We recently released Smaug-72B-v0.1 which has taken first place on the Open LLM Leaderboard by HuggingFace. It is the first open-source model to have an average score more than 80.
We recently released Smaug-72B-v0.1 which has taken first place on the Open LLM Leaderboard by HuggingFace. It is the first open-source model to have an average score more than 80.
I’m afraid to even ask for the minimum specs on this thing, open source models have gotten so big lately
Every billion parameters needs about 2 GB of VRAM - if using bfloat16 representation. 16 bits per parameter, 8 bits per byte -> 2 bytes per parameter.
1 billion parameters ~ 2 Billion bytes ~ 2 GB.
From the name, this model has 72 Billion parameters, so ~144 GB of VRAM
Ok but will this run on my TI-83? It’s a + model.
no. but put this clustering software i wrote in ti-basic on 40 million of them? still no
It’s been discovered that you can reduce the bits per parameter down to 4 or 5 and still get good results. Just saw a paper this morning describing a technique to get down to 2.5 bits per parameter, even, and apparently it 's fine. We’ll see if that works out in practice I guess
I’m more experienced with graphics than ML, but wouldn’t that cause a significant increase in computation time, since those aren’t native types for arithmetic? Maybe that’s not a big problem?
If you have a link for the paper I’d like to check it out.
My understanding is that the bottleneck for the GPU is moving data into and out of it, not the processing of the data once it’s in there. So if you can get the whole model crammed into VRAM it’s still faster even if you have to do some extra work unpacking and repacking it during processing time.
The paper was posted on /r/localLLaMA.
You can take a look at exllama and llama.cpp source code on github if you want to see how it is implemented.
Llama 2 70B with 8b quantization takes around 80GB VRAM if I remember correctly. I’ve tested it a while ago.
Any idea what 8Q requirements would be? Or 4 or 5?
https://huggingface.co/senseable/Smaug-72B-v0.1-gguf/tree/main
About 44GB and 50GB for the Q4 and 5. You’d need quite some extra to fully use the 32k context length.
Though with quantisation you can get it down to like 30GB of vram or less.
It’s derived from Qwen-72B, so same specs. Q2 clocks it in at only ~30GB.
Just a data center or two. Easy peasy dirt cheapy.
I think I read somewhere that you’ll basically need 130 GB of RAM to load this model. You could probably get some used server hardware for less than $600 to run this.
Oh if only it were so simple lmao, you need ~130GB of VRAM, aka the graphics card RAM. So you would need about 9 consumer grade 16GB graphics cards and you’ll probably need Nvidia because of fucking CUDA so we’re talking about thousands of dollars. Probably approaching 10k
Ofc you can get cards with more VRAM per card, but not in the consumer segment so even more $$$$$$
Afaik you can substitute VRAM with RAM at the cost of speed. Not exactly sure how that speed loss correlates to the sheer size of these models, though. I have to imagine it would run insanely slow on a CPU.

> _EXTRACTED INFORMATION_:
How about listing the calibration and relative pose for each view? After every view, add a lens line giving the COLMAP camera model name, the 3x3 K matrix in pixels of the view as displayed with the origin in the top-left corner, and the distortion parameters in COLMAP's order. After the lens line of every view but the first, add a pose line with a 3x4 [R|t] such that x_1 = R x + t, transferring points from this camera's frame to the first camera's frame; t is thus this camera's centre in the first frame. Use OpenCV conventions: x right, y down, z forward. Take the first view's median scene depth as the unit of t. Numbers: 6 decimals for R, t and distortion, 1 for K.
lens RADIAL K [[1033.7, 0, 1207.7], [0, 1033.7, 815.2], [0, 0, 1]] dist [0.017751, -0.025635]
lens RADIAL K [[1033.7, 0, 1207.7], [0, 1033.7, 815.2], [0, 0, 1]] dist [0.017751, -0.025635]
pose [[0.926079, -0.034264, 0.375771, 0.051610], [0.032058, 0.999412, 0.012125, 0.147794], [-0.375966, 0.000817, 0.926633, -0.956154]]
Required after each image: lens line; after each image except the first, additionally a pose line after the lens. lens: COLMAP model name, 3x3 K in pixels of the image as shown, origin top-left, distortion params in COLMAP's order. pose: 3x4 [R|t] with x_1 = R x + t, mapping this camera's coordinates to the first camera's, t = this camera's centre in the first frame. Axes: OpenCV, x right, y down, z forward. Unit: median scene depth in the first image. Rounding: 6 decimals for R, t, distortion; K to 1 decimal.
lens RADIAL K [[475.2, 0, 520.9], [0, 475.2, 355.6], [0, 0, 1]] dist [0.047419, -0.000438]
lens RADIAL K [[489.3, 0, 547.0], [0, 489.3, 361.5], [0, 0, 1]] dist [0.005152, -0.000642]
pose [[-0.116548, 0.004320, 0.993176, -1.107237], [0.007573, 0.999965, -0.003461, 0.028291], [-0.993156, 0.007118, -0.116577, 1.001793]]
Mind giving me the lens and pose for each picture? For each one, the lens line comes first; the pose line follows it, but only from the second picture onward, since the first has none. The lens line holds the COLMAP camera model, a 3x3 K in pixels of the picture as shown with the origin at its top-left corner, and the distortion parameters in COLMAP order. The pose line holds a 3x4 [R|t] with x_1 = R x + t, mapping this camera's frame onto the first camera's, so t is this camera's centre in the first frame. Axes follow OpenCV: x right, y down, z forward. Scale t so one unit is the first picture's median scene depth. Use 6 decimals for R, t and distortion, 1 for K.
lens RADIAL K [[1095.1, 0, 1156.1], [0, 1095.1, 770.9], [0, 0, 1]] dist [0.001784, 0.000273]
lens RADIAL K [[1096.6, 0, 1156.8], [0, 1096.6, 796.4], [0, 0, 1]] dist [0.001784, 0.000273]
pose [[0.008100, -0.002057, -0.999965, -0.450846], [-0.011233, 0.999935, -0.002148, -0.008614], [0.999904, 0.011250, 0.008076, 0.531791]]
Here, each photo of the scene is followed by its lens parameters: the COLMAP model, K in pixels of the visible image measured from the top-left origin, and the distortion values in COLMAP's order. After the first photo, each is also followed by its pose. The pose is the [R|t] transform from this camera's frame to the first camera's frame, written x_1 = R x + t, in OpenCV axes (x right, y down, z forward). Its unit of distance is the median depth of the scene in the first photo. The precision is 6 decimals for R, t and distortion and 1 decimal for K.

> _PROMPT A_:
Answer these questions about the Smaug-72B discussion:
(i) About how much VRAM does each billion parameters need with bfloat16 representation?
(ii) Which model is Smaug-72B-v0.1 derived from?
(iii) What context length is mentioned for the model?
> _PROMPT B_: Output the part of the Smaug-72B discussion starting at "no. but put" and ending at "check it out.".

> _EXERCISE RESULT A_:
(i) About 2 GB.
(ii) Qwen-72B.
(iii) 32k.

> _EXERCISE RESULT B_:
no. but put this clustering software i wrote in ti-basic on 40 million of them? still no
It’s been discovered that you can reduce the bits per parameter down to 4 or 5 and still get good results. Just saw a paper this morning describing a technique to get down to 2.5 bits per parameter, even, and apparently it 's fine. We’ll see if that works out in practice I guess
I’m more experienced with graphics than ML, but wouldn’t that cause a significant increase in computation time, since those aren’t native types for arithmetic? Maybe that’s not a big problem?
If you have a link for the paper I’d like to check it out.